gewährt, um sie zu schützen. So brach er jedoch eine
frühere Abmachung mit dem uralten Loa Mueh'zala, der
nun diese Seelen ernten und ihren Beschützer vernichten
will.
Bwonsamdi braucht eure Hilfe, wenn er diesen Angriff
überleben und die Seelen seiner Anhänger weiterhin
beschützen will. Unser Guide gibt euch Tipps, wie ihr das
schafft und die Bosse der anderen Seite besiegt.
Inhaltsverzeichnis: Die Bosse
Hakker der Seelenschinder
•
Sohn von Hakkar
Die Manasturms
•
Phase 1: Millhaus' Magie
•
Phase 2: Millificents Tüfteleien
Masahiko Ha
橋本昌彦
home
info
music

┄┄┄┄┄┄

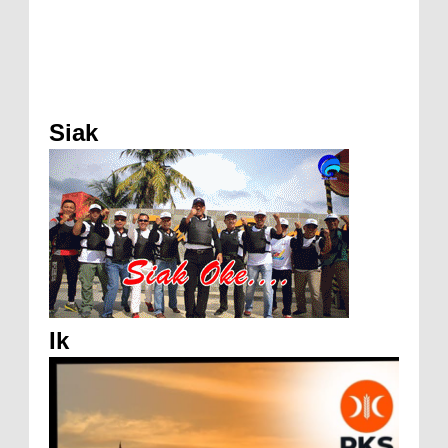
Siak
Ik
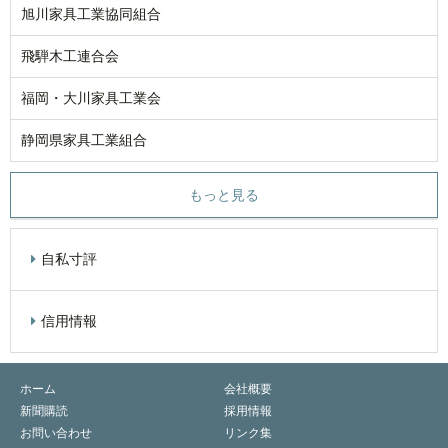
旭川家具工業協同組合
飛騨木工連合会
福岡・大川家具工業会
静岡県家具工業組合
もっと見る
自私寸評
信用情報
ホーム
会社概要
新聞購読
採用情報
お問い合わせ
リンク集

┄┄┄┄┄┄

_DIRECTIONS:_ Reproduce the lines above, beginning with the line containing "gewährt, um sie" and ending with the line containing "überleben und die", including both of those lines.

_ANSWER TO THIS PROBLEM:_
gewährt, um sie zu schützen. So brach er jedoch eine
frühere Abmachung mit dem uralten Loa Mueh'zala, der
nun diese Seelen ernten und ihren Beschützer vernichten
will.
Bwonsamdi braucht eure Hilfe, wenn er diesen Angriff
überleben und die Seelen seiner Anhänger weiterhin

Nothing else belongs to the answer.